A Simple Guide For Healthy Eating

A Simple Guide For Healthy Eating

With so many diets and food trends out there, it can be hard to know what exactly you need to do in order to eat healthier. Whether you want to eat healthier just so you can feel healthier and make positive changes that may help against medical issues such as diabetes or high cholesterol or because you want to lose some weight, it can be confusing to know where to start. While most of us might not be able to see a dietician or nutritionist, we can get some guidance from our doctors and doing research online. There is no need to worry about needing to go on a crash course diet or severely restricting what you can eat, changing your diet to be healthier has to be something you can maintain over time. It may be beneficial to cut out or at least limit a lot of the foods that aren’t nutritionally dense but there is no need to rid yourself of any and all foods you enjoy just because they aren’t inherently considered healthy.

Our bodies heavily depend on food to maintain and heal themselves; they need a proper balance of a variety of vitamins, minerals, proteins, and even carbohydrates. They all serve a purpose within our bodies; it is just a matter of consuming them in moderation and in a balanced fashion. While you shouldn’t obsess over calorie counting, it can be beneficial into keeping a physical journal or finding an app that can help you keep track of what you eat in order to maintain a healthy balance. You can talk with your doctor and look into apps that use your height, weight, age, and activity level to get an idea of your base metabolic rate, this tells you the number of calories you need in a day to maintain your weight. They can also give you and idea of how many calories to add or subtract if you want to gain or lose weight and can also tell you how many grams you need of specific things such as protein and fats. So here are some simple things you can do to help you eat better without getting on and off of diets.

1: Incorporate fruits and vegetables where you can.

Vegetables can be easily added into most dishes or used as sides, try different ways of preparing and seasoning them until you find something you like. Fruits can be easily used as snacks between meals or added into your breakfast with foods like oatmeal and certain cereals.

2: Reduce your salt intake.

The use of salt is so ingrained into our cooking that you can find it in most recipes. However, there are easy ways of flavoring your foods without it, and if you do want to use it, consider reducing the amount you’re adding. If you are worried about the flavor, try adding in some acidity such as lemon or lime juice or experimenting with other seasonings.

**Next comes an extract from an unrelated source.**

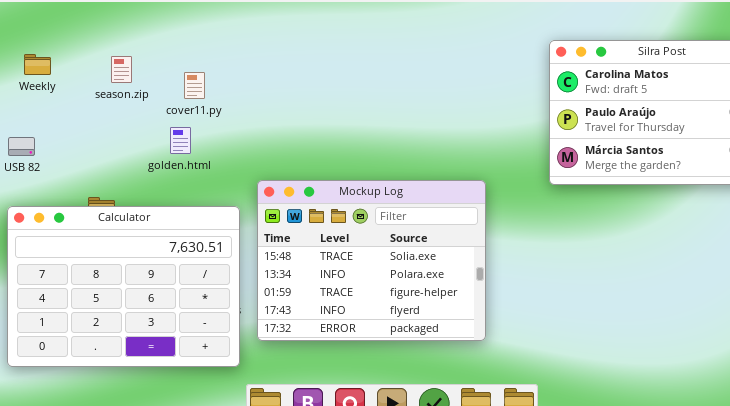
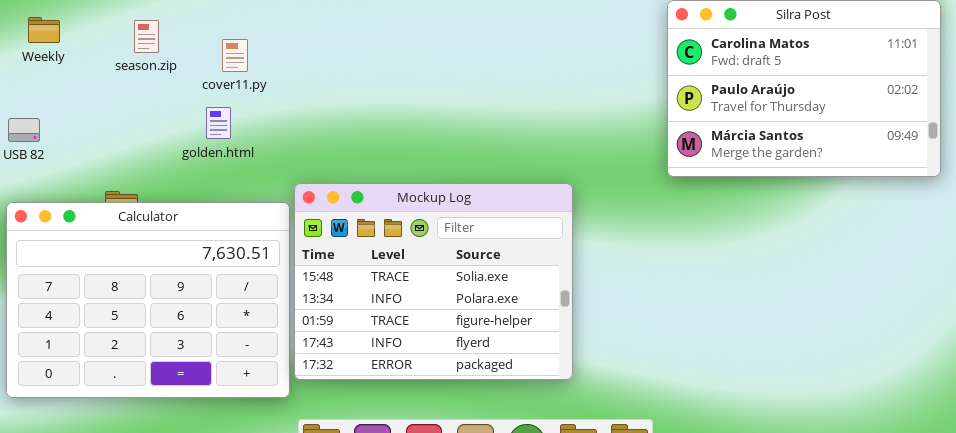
Mockup Log: [257,180,486,341] -> [294,183,573,380], moved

3: Reduce sugary drinks and alcohol.

Most diets focus on foods but what we drink can have a major impact on our diet. Even if you cut out sodas you may still be consuming drinks with high sugar contents, especially added sugar. Keep an eye out for added sugars in drinks like fruit juices or make your own if you can. Alcohol can have a negative effect on our health, especially our liver, and some mixed drinks contain added sugars. While you don’t have to cut it out completely, it is best to reduce it.

4: Cook at home.

It can be nice and convenient to go out to eat or pick something up, but even the healthy menu options can be deceiving. A lot of restaurants will use extra butter and salt to give their foods flavor, this isn’t beneficial for a healthy diet. Fast food options are typically fried or very greasy and while there are ways to make them healthier they won’t beat a nice home cooked meal. Cooking at home lets you make the substitutions you need to make a healthy meal, such as cutting back salt, butter, and other fats.

5: Add in healthy supplements.

Outside of the standard vitamins and minerals, you can easily incorporate supplements in many forms. Some popular ones include ginger, garlic, and turmeric, all of which can be taken in pill form, added to dishes, or can be found in hot teas. Instead of taking away options like most diets, you can add something in and open your palate to new flavor experiences.

Eating healthy does not have to mean eating small amounts of a few restricted food options. You can still eat what you want as long as you eat in moderation and try to be a little more active in you day to day life. Minor changes like taking small walks or choosing to park further back in the parking lot combined with mindful eating can gradually change your life for the better. After all become the epitome of health and fitness doesn’t happen over night and you have to be able to maintain your habits without stressing over it.